CD Recensies

SPOHR: VIOOLCONCERTEN NR. 6, 8 EN 11

Spohr: Vioolconcerten nr. 6 in g op 28, 8 in A op. 47 In modo di scena cantate en 11 in G op. 70. Simone Lamsma met Sinfonia Finlandia o.l.v. Patrick Gallois. Naxos 8.560528 (70’18”). 2007

 

Vreemd eigenlijk dat Spohr nooit heeft geprofiteerd van een hernieuwde belangstelling voor negentiende eeuwse componisten, dat hij momenteel geen aansluiting heeft gevonden bij de nostalgische romantische muziekgolf. Aan de veelheid en de veelsoortigheid van zijn weken kan het niet liggen, evenmin aan het aangename idioom. Werk aan de winkel voor ondernemende musici en de muziekindustrie dus.
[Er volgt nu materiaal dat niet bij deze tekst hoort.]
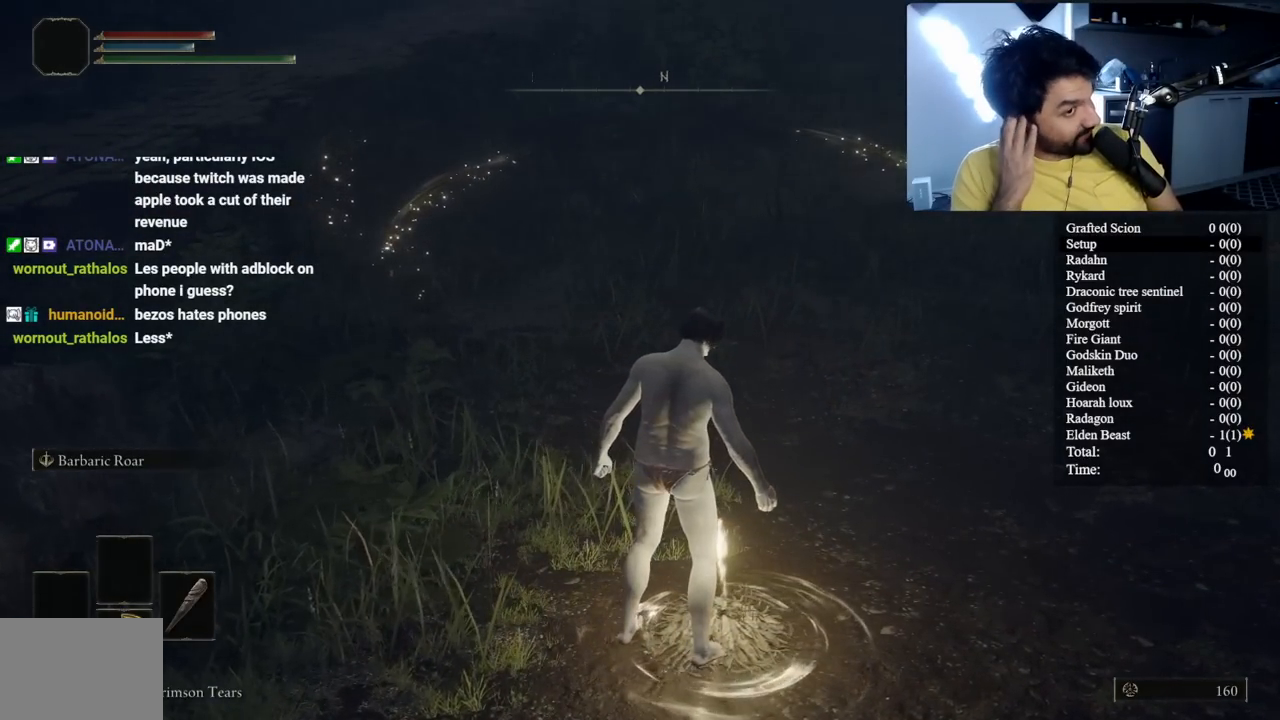
{"buttons": [], "left_stick": "center", "right_stick": "right", "button_events": []}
Neem zijn vijftien vioolconcerten, waarvan het achtste In Form einer Gesangsszene waarschijnlijk op grond van de bijnaam het populairst is, maar tegenwoordig niet veel meer is dan concours- en conservatoriumexamen stof. In 1954 maakte Jascha Heifetz van dat werk voor RCA een prachtige opname die echter weinig navolging kreeg.
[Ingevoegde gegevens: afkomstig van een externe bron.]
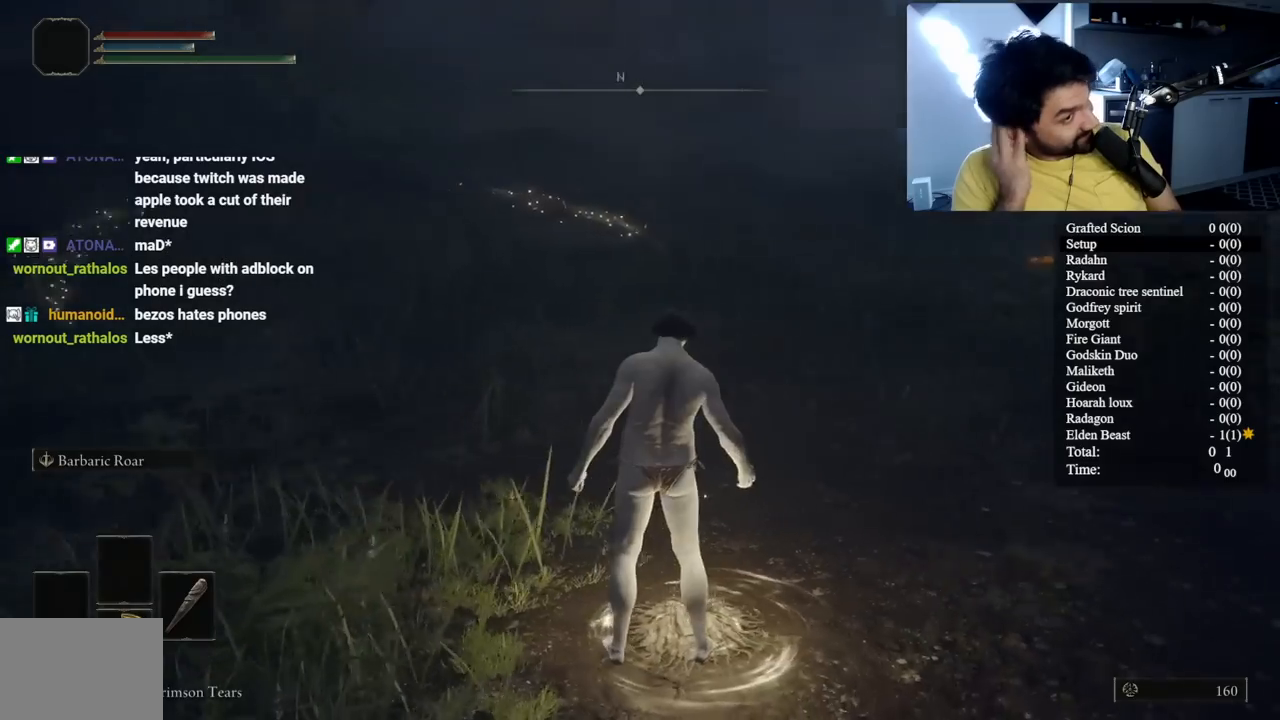
{"buttons": [], "left_stick": "center", "right_stick": "center", "button_events": []}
De enige die zich rond 1995 over het complete vijftiental ontfermde, was Ulf Hoelscher (CPO 999.657-2, 6 cd’s). Later wijdde hij zich ook nog aan de concerten in G WoO 9, in e WoO 10 en A WoO 12 (CPO 999.751-2). Voor violisten blijven trouwens nog andere uitdagingen over in de gedaante van enige Concertante symfonieën: in A op. 48 voor 2 violen en orkest, en een tweetal in G en e voor viool harp en orkest plus eentje in C voor viool, cello en orkest.

Naxos, intussen, kwam al met de Vioolconcerten nr. 2 in d en 9 in d op. 55  door Christiane Edinger (8.223510) en nrs. 7 en 12 door Takako Nishizaki (8.555101). Van nr. 8 verscheen niet zo lang geleden een heel fraaie opname van Hilary Hahn (DG 477.623-2).

Waarmee eerst het muziekconserventerrein aardig is afgebakend voordat de hoogbegaafde, jonge Simone Lamsma ten tonele verschijnt. Ze is ideaal gedisponeerd voor dit soort repertoire want ze bezit en toont niet alleen de elegante stijl en de – inderdaad – bijna vocale kwaliteit waar Spohrs muziek om vraagt, maar ook de noodzakelijke virtuositeit voor dit type repertoire. Vooral de lyrische kwaliteiten van de muziek komen tot volle bloei, zeker in de langzame delen. Maar ook het passagewerk blijft boeiend. De finales krijgen iets dansants mee. De begeleiding is sympathiek en alert. Grappig dat vooral (jonge) dames die het begrip vioolbabe behoorlijk zijn ontstegen zich over dit soort repertoire ontfermen. Hopelijk krijgt Lamsma meer kansen en mogelijkheden om zich niet alleen concertmatig maar juist ook bestendiger via de cd te ontplooien. Ze bespeelt hier een Carlo Tognoni viool uit 1709.